The question is Will my work support traditional, affluent students? I think there’s been enough representation for them where my advocacy won’t be needed for them. And I think my work may support their efforts, it may not, but what I know is that liberation has to start from the bottom. Any type of liberation, whether it’s black liberation or brown liberation, but there is no liberation until we liberate those from the bottom. I want to create institutional change and that being transcending the borders of the ASUC.
Jackie: How do you think RJ can help organizations on campus such as the ASUC resolve issues it faces?

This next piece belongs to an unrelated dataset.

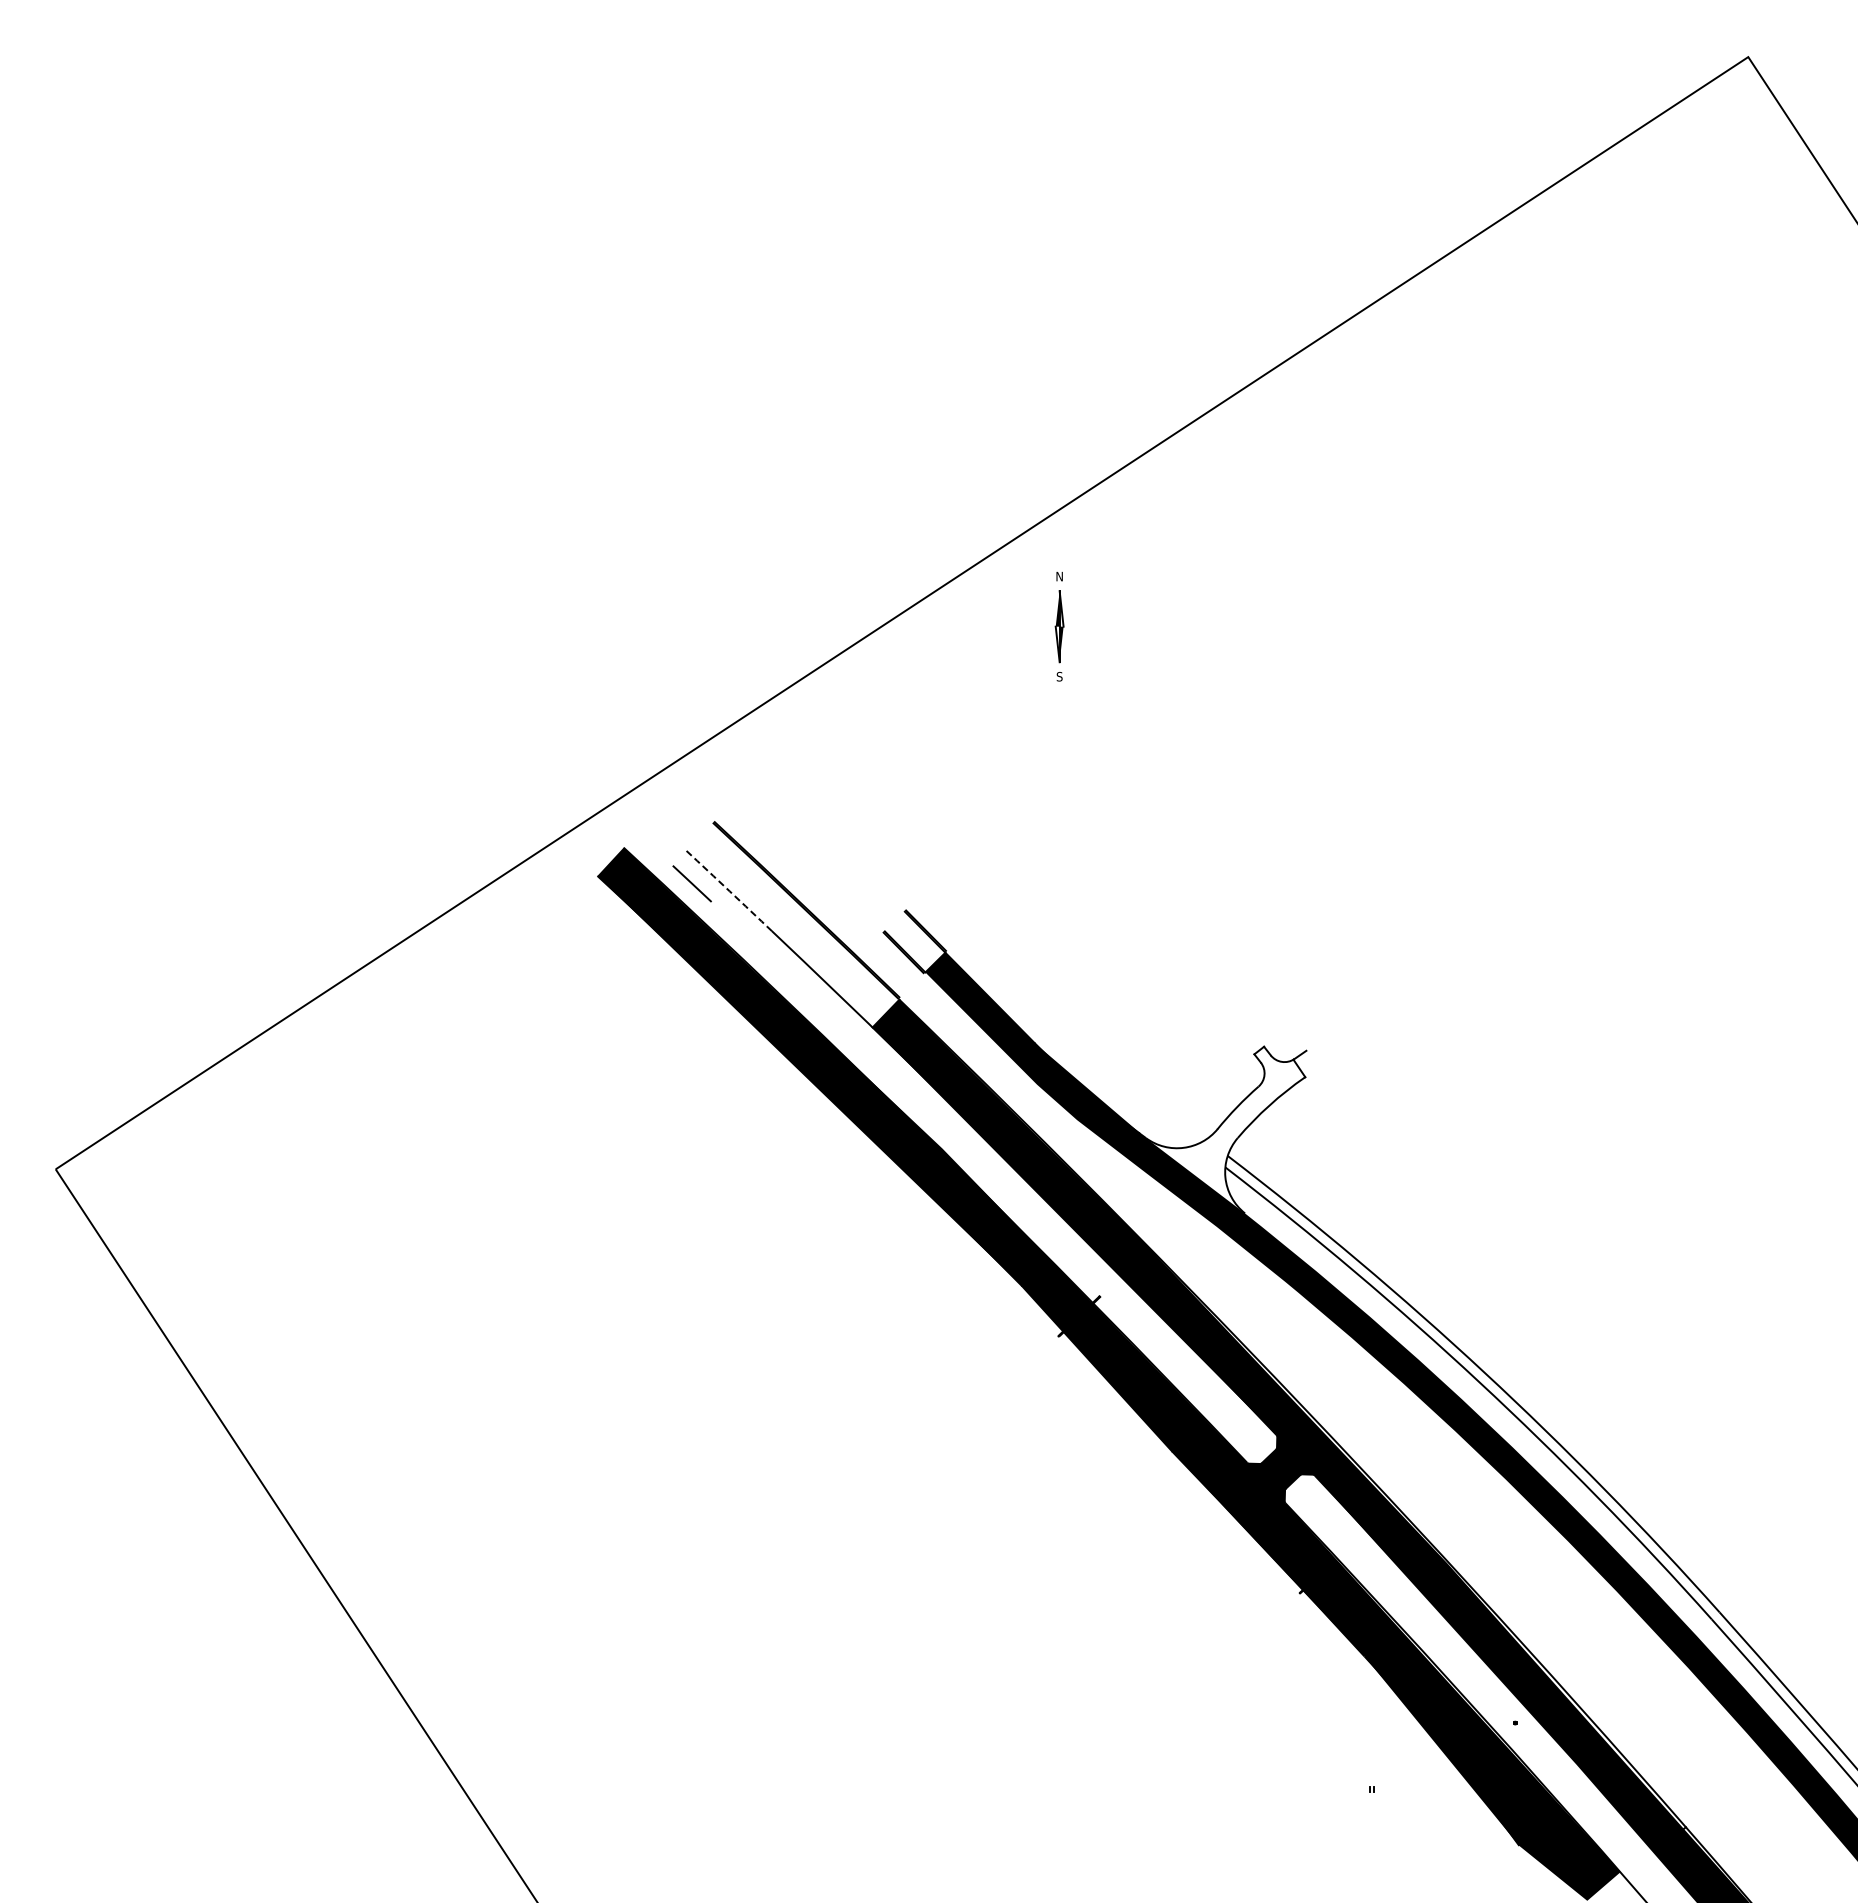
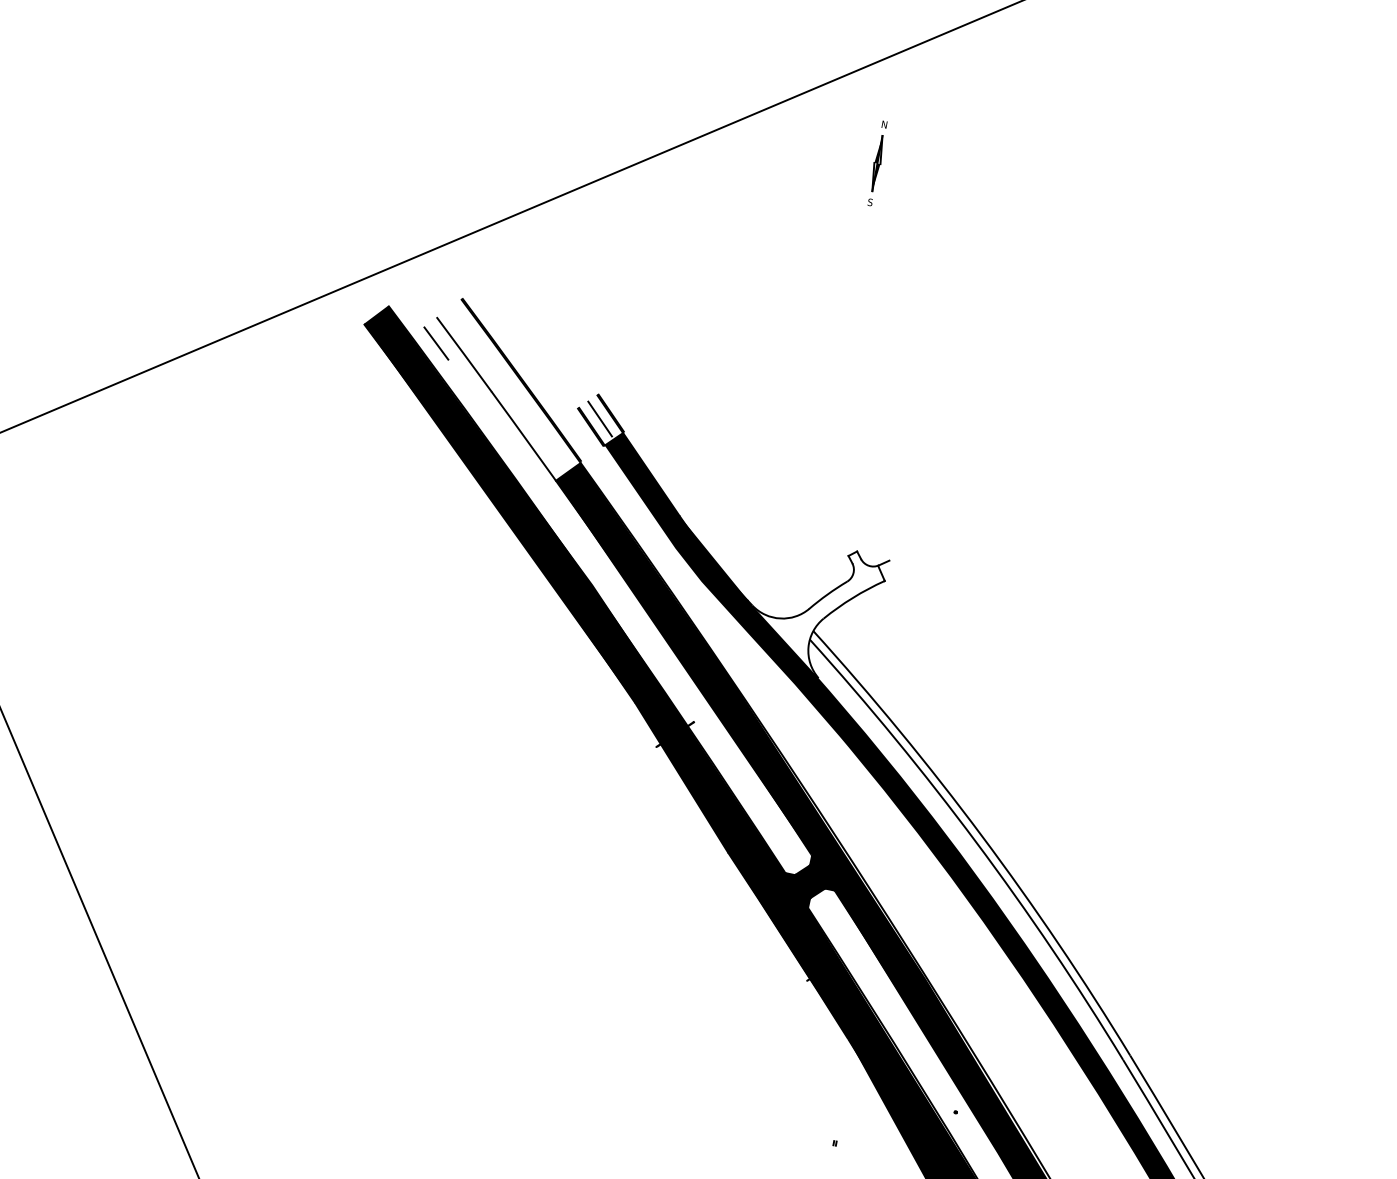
part: (1059, 626) -> (877, 163), moved
arc: (729, 891) -> (464, 354), dashed -> solid
line: (913, 940) -> (600, 419), added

Nick: I think first and foremost, Restorative Justice and its values, align heavily with that of many community spaces. I think bridging the Restorative Justice Center and what it does to what community spaces are doing. I think right now we’re working on a community safety platform that works on protecting students’ identities and rejecting anti-blackness. Seeing how we can stop criminalizing students for their day-to-day practices of their survival and unapologetic lifestyles.
Jackie: Anything else?
Nick: I didn’t talk about my identity because I don’t want to participate in identity politics. I mean my identity is what it is, but I know the work I’m gonna do is because of the anti-blackness, the discrimination I witnessed because of my ambiguous, ethnic and intersectional identity, which is complex of that for my white teachers, white employers. Like I said, my campaign is that I’m unapologetically taking space. I’m complex, I’m diverse, I’m proud of who I am, the work that I’ve done. I think I’m in a space where I bring back deliverables in greater spaces.